• **YOUR OBJECTIVE**:
Render the lines from the start of the records through the line containing "v(161.7, -24.12) *", that line included, as a JSON list of strings with one string per line. Skip blank lines and leave the pictures out.

• **LISTED ENTRIES**:
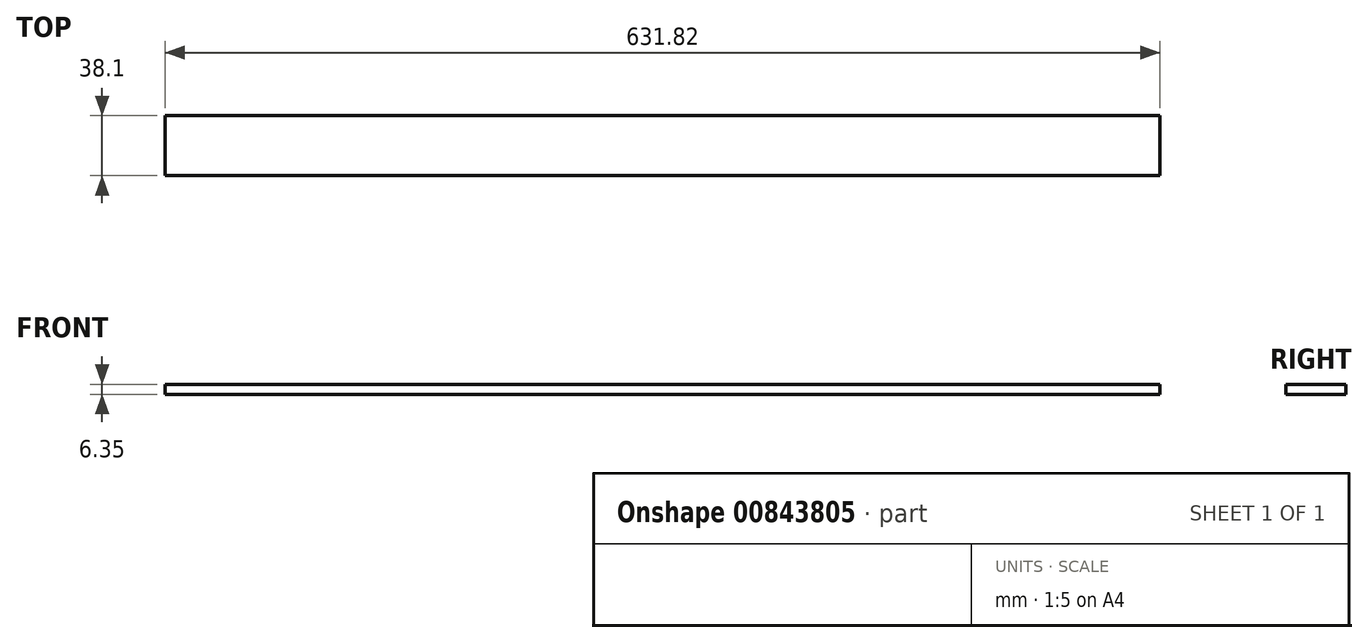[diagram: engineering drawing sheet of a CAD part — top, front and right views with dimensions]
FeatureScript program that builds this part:
annotation { "Feature Type Name" : "Feature", "Feature Type Description" : "" }
export const myFeature = defineFeature(function(context is Context, id is Id, definition is map)
    precondition{}
    {
        {
            var Q0;
            Q0=qCreatedBy(makeId("Top.planeOp"),FACE);
            var sketch = newSketch(context, id + "F0", { "sketchPlane" : qUnion([Q0])});
            skLineSegment(sketch, "E0.bottom", {"start": v(315.91, 19.05) * mm, "end": v(-315.91, 19.05) * mm});
            skLineSegment(sketch, "E0.top", {"start": v(315.91, -19.05) * mm, "end": v(-315.91, -19.05) * mm});
            skLineSegment(sketch, "E0.left", {"start": v(315.91, 19.05) * mm, "end": v(315.91, -19.05) * mm});
            skLineSegment(sketch, "E0.right", {"start": v(-315.91, 19.05) * mm, "end": v(-315.91, -19.05) * mm});
            skPoint(sketch, "E0.middle", {"position": v(0, 0) * mm});
            skSolve(sketch);
        }
        {
            var Q0;
            Q0 = qSketchRegion(id + "F0", true);
            extrude(context, id + "F1", {"entities" : qUnion([Q0]), "depth" : 6.35 * mm, "offsetDistance" : 25.4 * mm});
        }
    });
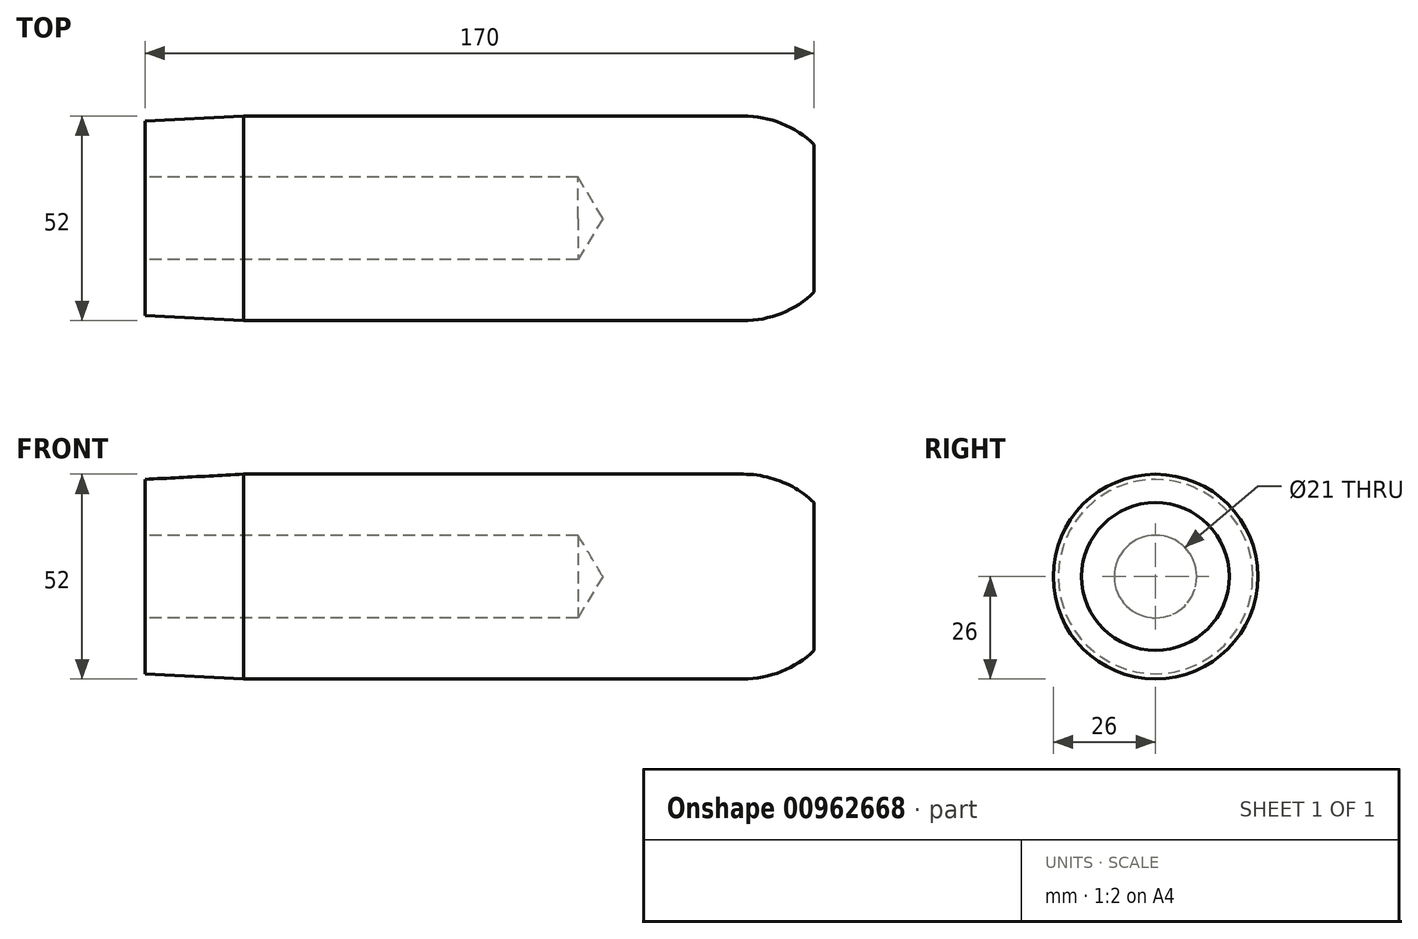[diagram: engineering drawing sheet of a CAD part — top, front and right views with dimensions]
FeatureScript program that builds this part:
annotation { "Feature Type Name" : "Feature", "Feature Type Description" : "" }
export const myFeature = defineFeature(function(context is Context, id is Id, definition is map)
    precondition{}
    {
        {
            var Q0;
            Q0=qCreatedBy(makeId("Front.planeOp"),FACE);
            var sketch = newSketch(context, id + "F0", { "sketchPlane" : qUnion([Q0])});
            skLineSegment(sketch, "E0", {"start": v(0, 0) * mm, "end": v(170, 0) * mm});
            skLineSegment(sketch, "E1", {"start": v(0, 0) * mm, "end": v(0, -24.69) * mm});
            skLineSegment(sketch, "E2", {"start": v(0, -24.69) * mm, "end": v(25, -26) * mm});
            skLineSegment(sketch, "E3", {"start": v(25, -26) * mm, "end": v(152, -26) * mm});
            skArc(sketch, "E4", {"start": v(152, -26) * mm, "mid": v(161.7, -24.12) * mm, "end": v(170, -18.76) * mm});
            skLineSegment(sketch, "E5", {"start": v(170, 0) * mm, "end": v(170, -18.76) * mm});
            skSolve(sketch);
        }
        {
            var Q0;
            Q0=makeQuery(id+"F0.imprint","IMPRINT",FACE,{"disambiguationData":[TD([[makeQuery(id+"F0.imprint","IMPRINT",EDGE,{"derivedFrom":sQuery(id+"F0.wireOp",EDGE,"E0")}),-1.0]])]});
            var Q1;
            Q1=sQuery(id+"F0.wireOp",EDGE,"E0");
            revolve(context, id + "F1", {"surfaceOperationType" : NewSurfaceOperationType.NEW, "entities" : qUnion([Q0]), "axis" : qUnion([Q1]), "revolveType" : RevolveType.FULL});
        }
        {
            var Q0;
            Q0=makeQuery(id+"F1.opRevolve","SWEPT_FACE",FACE,{"disambiguationData":[OSD([sQuery(id+"F0.wireOp",EDGE,"E1")])]});
            var sketch = newSketch(context, id + "F2", { "sketchPlane" : qUnion([Q0])});
            skCircle(sketch, "E6", {"center": v(0, 0) * mm, "radius": 10.5 * mm});
            skSolve(sketch);
        }
        {
            var Q0;
            Q0=makeQuery(id+"F2.imprint","IMPRINT",FACE,{"disambiguationData":[TD([[makeQuery(id+"F2.imprint","IMPRINT",EDGE,{"derivedFrom":sQuery(id+"F2.wireOp",EDGE,"E6")}),1.0]])]});
            extrude(context, id + "F3", {"entities" : qUnion([Q0]), "operationType" : NewBodyOperationType.REMOVE, "oppositeDirection" : true, "depth" : 110 * mm, "offsetDistance" : 25 * mm});
        }
        {
            var Q0;
            Q0=qCreatedBy(makeId("Front.planeOp"),FACE);
            var sketch = newSketch(context, id + "F4", { "sketchPlane" : qUnion([Q0])});
            skLineSegment(sketch, "E7", {"start": v(116.3, 0) * mm, "end": v(110, 10.5) * mm});
            skLineSegment(sketch, "E8", {"start": v(110, 10.5) * mm, "end": v(110, 0) * mm});
            skLineSegment(sketch, "E9", {"start": v(110, 0) * mm, "end": v(116.3, 0) * mm});
            skSolve(sketch);
        }
        {
            var Q0;
            Q0 = qSketchRegion(id + "F4", true);
            var Q1;
            Q1=sQuery(id+"F4.wireOp",EDGE,"E9");
            revolve(context, id + "F5", {"operationType" : NewBodyOperationType.REMOVE, "surfaceOperationType" : NewSurfaceOperationType.NEW, "entities" : qUnion([Q0]), "axis" : qUnion([Q1]), "revolveType" : RevolveType.FULL, "oppositeDirection" : true});
        }
    });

• **IN RESPONSE**:
[
  "[diagram: engineering drawing sheet of a CAD part — top, front and right views with dimensions]",
  "FeatureScript program that builds this part:",
  "annotation { \"Feature Type Name\" : \"Feature\", \"Feature Type Description\" : \"\" }",
  "export const myFeature = defineFeature(function(context is Context, id is Id, definition is map)",
  "    precondition{}",
  "    {",
  "        {",
  "            var Q0;",
  "            Q0=qCreatedBy(makeId(\"Top.planeOp\"),FACE);",
  "            var sketch = newSketch(context, id + \"F0\", { \"sketchPlane\" : qUnion([Q0])});",
  "            skLineSegment(sketch, \"E0.bottom\", {\"start\": v(315.91, 19.05) * mm, \"end\": v(-315.91, 19.05) * mm});",
  "            skLineSegment(sketch, \"E0.top\", {\"start\": v(315.91, -19.05) * mm, \"end\": v(-315.91, -19.05) * mm});",
  "            skLineSegment(sketch, \"E0.left\", {\"start\": v(315.91, 19.05) * mm, \"end\": v(315.91, -19.05) * mm});",
  "            skLineSegment(sketch, \"E0.right\", {\"start\": v(-315.91, 19.05) * mm, \"end\": v(-315.91, -19.05) * mm});",
  "            skPoint(sketch, \"E0.middle\", {\"position\": v(0, 0) * mm});",
  "            skSolve(sketch);",
  "        }",
  "        {",
  "            var Q0;",
  "            Q0 = qSketchRegion(id + \"F0\", true);",
  "            extrude(context, id + \"F1\", {\"entities\" : qUnion([Q0]), \"depth\" : 6.35 * mm, \"offsetDistance\" : 25.4 * mm});",
  "        }",
  "    });",
  "[diagram: engineering drawing sheet of a CAD part — top, front and right views with dimensions]",
  "FeatureScript program that builds this part:",
  "annotation { \"Feature Type Name\" : \"Feature\", \"Feature Type Description\" : \"\" }",
  "export const myFeature = defineFeature(function(context is Context, id is Id, definition is map)",
  "    precondition{}",
  "    {",
  "        {",
  "            var Q0;",
  "            Q0=qCreatedBy(makeId(\"Front.planeOp\"),FACE);",
  "            var sketch = newSketch(context, id + \"F0\", { \"sketchPlane\" : qUnion([Q0])});",
  "            skLineSegment(sketch, \"E0\", {\"start\": v(0, 0) * mm, \"end\": v(170, 0) * mm});",
  "            skLineSegment(sketch, \"E1\", {\"start\": v(0, 0) * mm, \"end\": v(0, -24.69) * mm});",
  "            skLineSegment(sketch, \"E2\", {\"start\": v(0, -24.69) * mm, \"end\": v(25, -26) * mm});",
  "            skLineSegment(sketch, \"E3\", {\"start\": v(25, -26) * mm, \"end\": v(152, -26) * mm});",
  "            skArc(sketch, \"E4\", {\"start\": v(152, -26) * mm, \"mid\": v(161.7, -24.12) * mm, \"end\": v(170, -18.76) * mm});"
]